Sklep zaatakowany przez hakerów. Przechodnie musieli zasłaniać dzieciom oczy. Byli w szoku
Na ekranach umieszczonych przed flagowym sklepem sportowej sieci Asics przez kilka godzin wyświetlały się filmy porno. Przechodnie byli zszokowani widokiem. Teraz sieć sklepów wyjaśnia, że placówka w Auckland w Nowej Zelandii została zaatakowana przez hakerów.
Treści porno były odtwarzane na ekranach przez 9 godzin. Zostały wyłączone dopiero po godz. 10, gdy na miejscu pojawili się pracownicy sklepu.
– Przechodziłam obok ze swoim 7-letnim synem. Gdy zobaczyłam ekran, musiałam spojrzeć po raz drugi, ponieważ po prostu nie mogłam uwierzyć w to, co widziałam. Jest to całkowicie niestosowne i obraźliwe i to coś, na co nie chcesz narażać dzieci - powiedziała New Zealand Herald jedna z kobiet, która była świadkiem zdarzenia.
Firma Asics przekazała, że hakerzy uzyskali dostęp do ich systemu. Przeprosiła wszystkich, którzy mogli zobaczyć na ekranach treści porno.

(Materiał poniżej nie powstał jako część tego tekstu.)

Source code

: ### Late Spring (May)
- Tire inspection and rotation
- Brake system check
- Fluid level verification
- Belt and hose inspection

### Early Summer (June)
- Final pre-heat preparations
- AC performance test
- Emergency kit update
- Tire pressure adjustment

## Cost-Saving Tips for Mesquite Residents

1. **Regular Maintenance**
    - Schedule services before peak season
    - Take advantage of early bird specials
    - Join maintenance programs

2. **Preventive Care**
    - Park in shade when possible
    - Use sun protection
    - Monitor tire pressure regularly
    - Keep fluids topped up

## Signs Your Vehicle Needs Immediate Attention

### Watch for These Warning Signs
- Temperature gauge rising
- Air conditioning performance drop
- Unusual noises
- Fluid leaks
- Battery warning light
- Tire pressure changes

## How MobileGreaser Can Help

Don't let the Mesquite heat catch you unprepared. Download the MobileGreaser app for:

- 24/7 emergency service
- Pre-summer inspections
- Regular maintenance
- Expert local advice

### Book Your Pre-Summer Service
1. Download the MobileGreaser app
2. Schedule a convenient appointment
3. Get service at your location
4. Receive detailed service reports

– Nieznana osoba uzyskała dostęp do ekranów nad naszym sklepem w centrum Auckland i pojawiły się na nich pewne obraźliwe treści. Chcielibyśmy przeprosić każdego, kto mógł to zobaczyć. Pracujemy nad tym, aby upewnić się, że to się więcej nie powtórzy - przekazała ASICS New Zealand.